• **INFORMATION SUPPLIED**
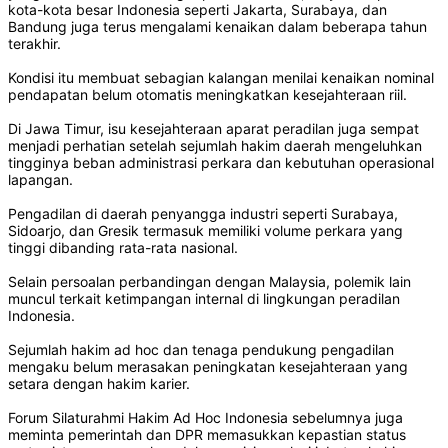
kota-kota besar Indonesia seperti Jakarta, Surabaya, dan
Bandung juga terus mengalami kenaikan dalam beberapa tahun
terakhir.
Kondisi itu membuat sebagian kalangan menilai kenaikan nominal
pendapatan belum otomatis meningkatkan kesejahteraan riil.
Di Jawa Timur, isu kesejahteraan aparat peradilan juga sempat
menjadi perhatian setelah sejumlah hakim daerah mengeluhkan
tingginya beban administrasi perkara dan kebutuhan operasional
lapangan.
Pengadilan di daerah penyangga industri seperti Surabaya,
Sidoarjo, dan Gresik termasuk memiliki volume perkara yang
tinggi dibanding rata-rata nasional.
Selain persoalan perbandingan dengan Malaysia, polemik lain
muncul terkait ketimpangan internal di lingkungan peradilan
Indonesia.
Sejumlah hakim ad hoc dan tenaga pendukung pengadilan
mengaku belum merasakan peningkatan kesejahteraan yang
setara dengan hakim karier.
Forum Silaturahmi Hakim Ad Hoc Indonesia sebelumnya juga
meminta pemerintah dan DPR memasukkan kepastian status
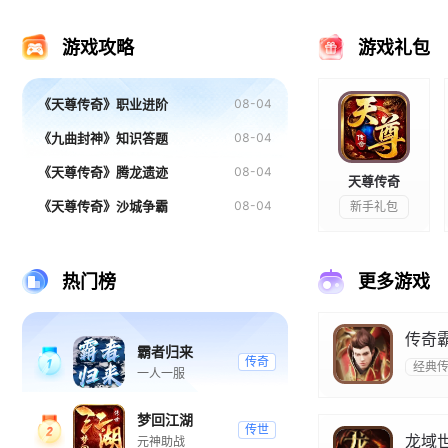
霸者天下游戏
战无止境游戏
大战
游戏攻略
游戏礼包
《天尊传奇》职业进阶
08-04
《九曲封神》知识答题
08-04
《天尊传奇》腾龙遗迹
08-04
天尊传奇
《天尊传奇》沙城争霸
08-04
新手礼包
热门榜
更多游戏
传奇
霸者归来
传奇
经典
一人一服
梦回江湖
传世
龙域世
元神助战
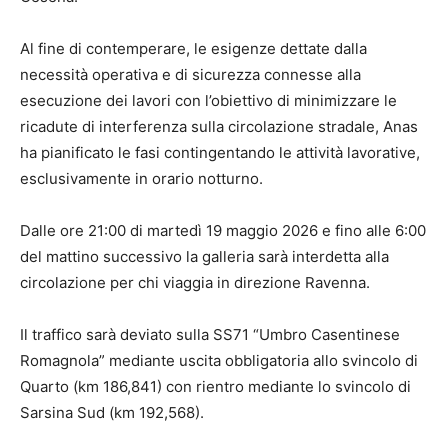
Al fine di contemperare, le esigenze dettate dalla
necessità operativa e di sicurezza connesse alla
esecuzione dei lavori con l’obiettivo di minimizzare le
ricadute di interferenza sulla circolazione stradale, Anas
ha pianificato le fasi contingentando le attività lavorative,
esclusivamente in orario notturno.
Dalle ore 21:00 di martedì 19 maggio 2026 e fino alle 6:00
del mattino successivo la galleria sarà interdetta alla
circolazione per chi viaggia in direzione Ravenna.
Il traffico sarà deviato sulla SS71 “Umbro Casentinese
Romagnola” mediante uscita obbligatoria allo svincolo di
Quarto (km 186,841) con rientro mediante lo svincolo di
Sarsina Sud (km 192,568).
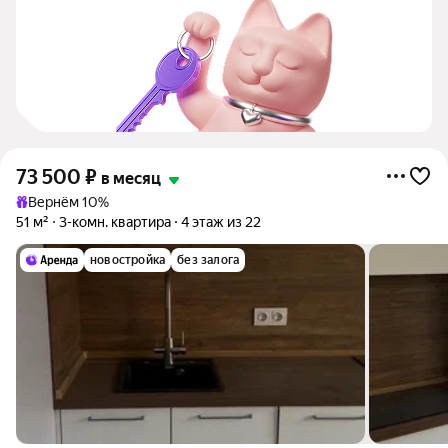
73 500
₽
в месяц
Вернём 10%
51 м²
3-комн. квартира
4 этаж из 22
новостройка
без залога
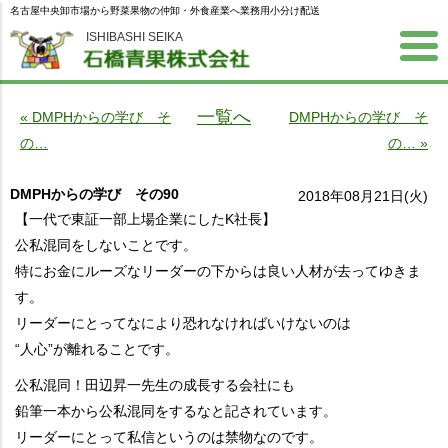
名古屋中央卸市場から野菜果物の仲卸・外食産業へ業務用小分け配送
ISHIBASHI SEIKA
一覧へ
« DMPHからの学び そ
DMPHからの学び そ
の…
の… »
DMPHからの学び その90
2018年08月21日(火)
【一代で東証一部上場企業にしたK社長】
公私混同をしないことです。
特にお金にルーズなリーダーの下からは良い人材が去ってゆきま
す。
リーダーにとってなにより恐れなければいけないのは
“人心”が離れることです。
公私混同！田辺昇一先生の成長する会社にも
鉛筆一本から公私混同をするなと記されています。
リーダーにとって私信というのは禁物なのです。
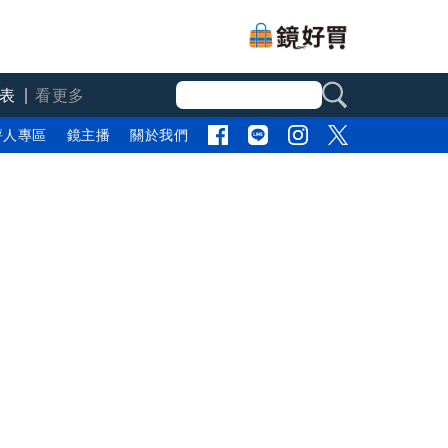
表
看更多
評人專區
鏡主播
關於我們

--

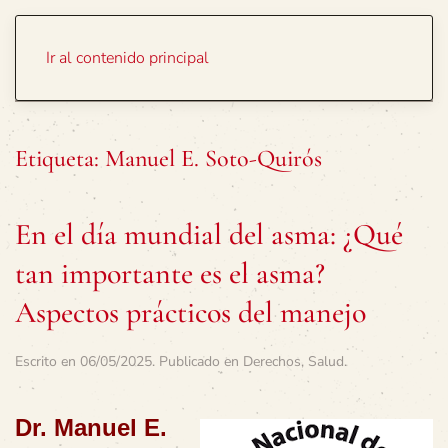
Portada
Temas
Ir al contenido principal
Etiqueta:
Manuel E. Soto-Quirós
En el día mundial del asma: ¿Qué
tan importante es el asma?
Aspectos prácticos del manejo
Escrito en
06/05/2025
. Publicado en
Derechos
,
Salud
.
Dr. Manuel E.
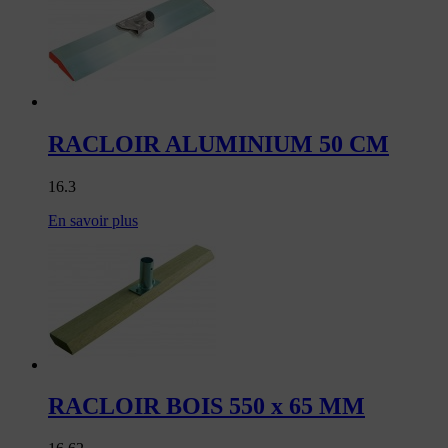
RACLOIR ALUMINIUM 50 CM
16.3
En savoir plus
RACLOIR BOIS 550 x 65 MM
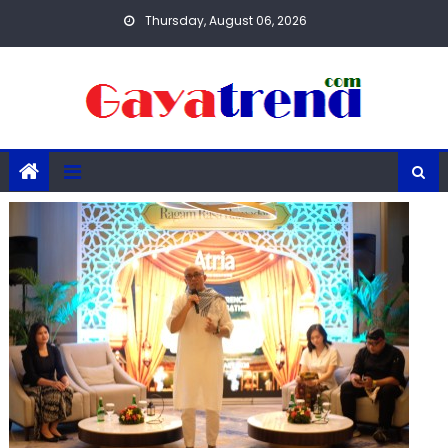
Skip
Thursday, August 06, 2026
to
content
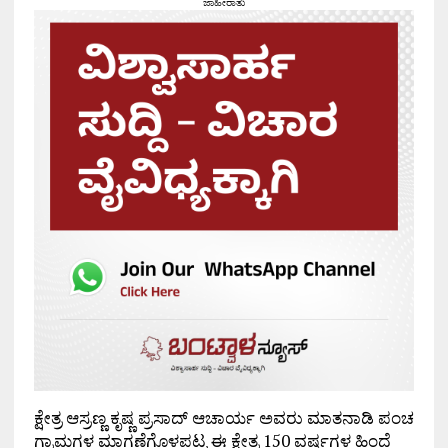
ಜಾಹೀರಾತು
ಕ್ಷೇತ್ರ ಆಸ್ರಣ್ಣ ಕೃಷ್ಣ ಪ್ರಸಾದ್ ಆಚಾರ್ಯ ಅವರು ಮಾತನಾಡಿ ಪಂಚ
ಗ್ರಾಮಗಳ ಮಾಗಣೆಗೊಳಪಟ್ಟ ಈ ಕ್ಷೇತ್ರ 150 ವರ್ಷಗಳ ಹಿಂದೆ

...

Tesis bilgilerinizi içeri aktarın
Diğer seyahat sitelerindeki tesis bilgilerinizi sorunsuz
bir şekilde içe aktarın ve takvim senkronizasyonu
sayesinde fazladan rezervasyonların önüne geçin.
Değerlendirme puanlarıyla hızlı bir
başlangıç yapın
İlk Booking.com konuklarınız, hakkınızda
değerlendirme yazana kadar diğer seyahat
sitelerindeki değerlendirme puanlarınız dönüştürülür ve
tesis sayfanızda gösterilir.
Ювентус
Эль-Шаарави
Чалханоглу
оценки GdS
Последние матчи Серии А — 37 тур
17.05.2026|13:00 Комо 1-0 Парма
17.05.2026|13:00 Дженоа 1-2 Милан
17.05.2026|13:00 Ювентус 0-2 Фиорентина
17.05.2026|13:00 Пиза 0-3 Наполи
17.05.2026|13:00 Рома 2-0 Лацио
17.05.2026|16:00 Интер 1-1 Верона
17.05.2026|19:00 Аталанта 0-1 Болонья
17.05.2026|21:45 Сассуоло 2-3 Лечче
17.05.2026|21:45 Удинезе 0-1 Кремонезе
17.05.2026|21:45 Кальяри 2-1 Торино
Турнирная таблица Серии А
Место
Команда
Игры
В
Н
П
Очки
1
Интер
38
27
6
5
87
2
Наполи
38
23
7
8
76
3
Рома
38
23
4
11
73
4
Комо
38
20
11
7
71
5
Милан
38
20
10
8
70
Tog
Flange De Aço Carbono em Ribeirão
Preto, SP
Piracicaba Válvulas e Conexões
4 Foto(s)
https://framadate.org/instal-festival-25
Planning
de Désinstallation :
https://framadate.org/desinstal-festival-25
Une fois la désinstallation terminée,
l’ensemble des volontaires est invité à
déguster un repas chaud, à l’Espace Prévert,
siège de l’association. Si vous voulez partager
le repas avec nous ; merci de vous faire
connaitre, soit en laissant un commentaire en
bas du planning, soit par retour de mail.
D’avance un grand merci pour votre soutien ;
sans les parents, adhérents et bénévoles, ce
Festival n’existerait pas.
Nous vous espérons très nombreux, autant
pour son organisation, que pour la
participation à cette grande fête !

• **THE PROBLEM**
Within the listing above, print exactly the stretch beginning at the line that contains "Sejumlah hakim ad" and finishing at the line that contains "公私混同をしないことです。", ends kept, pictures left out, and nothing more.

• **ANSWER**
Sejumlah hakim ad hoc dan tenaga pendukung pengadilan
mengaku belum merasakan peningkatan kesejahteraan yang
setara dengan hakim karier.
Forum Silaturahmi Hakim Ad Hoc Indonesia sebelumnya juga
meminta pemerintah dan DPR memasukkan kepastian status
霸者天下游戏
战无止境游戏
大战
游戏攻略
游戏礼包
《天尊传奇》职业进阶
08-04
《九曲封神》知识答题
08-04
《天尊传奇》腾龙遗迹
08-04
天尊传奇
《天尊传奇》沙城争霸
08-04
新手礼包
热门榜
更多游戏
传奇
霸者归来
传奇
经典
一人一服
梦回江湖
传世
龙域世
元神助战
Al fine di contemperare, le esigenze dettate dalla
necessità operativa e di sicurezza connesse alla
esecuzione dei lavori con l’obiettivo di minimizzare le
ricadute di interferenza sulla circolazione stradale, Anas
ha pianificato le fasi contingentando le attività lavorative,
esclusivamente in orario notturno.
Dalle ore 21:00 di martedì 19 maggio 2026 e fino alle 6:00
del mattino successivo la galleria sarà interdetta alla
circolazione per chi viaggia in direzione Ravenna.
Il traffico sarà deviato sulla SS71 “Umbro Casentinese
Romagnola” mediante uscita obbligatoria allo svincolo di
Quarto (km 186,841) con rientro mediante lo svincolo di
Sarsina Sud (km 192,568).
73 500
₽
в месяц
Вернём 10%
51 м²
3-комн. квартира
4 этаж из 22
новостройка
без залога
名古屋中央卸市場から野菜果物の仲卸・外食産業へ業務用小分け配送
ISHIBASHI SEIKA
一覧へ
« DMPHからの学び そ
DMPHからの学び そ
の…
の… »
DMPHからの学び その90
2018年08月21日(火)
【一代で東証一部上場企業にしたK社長】
公私混同をしないことです。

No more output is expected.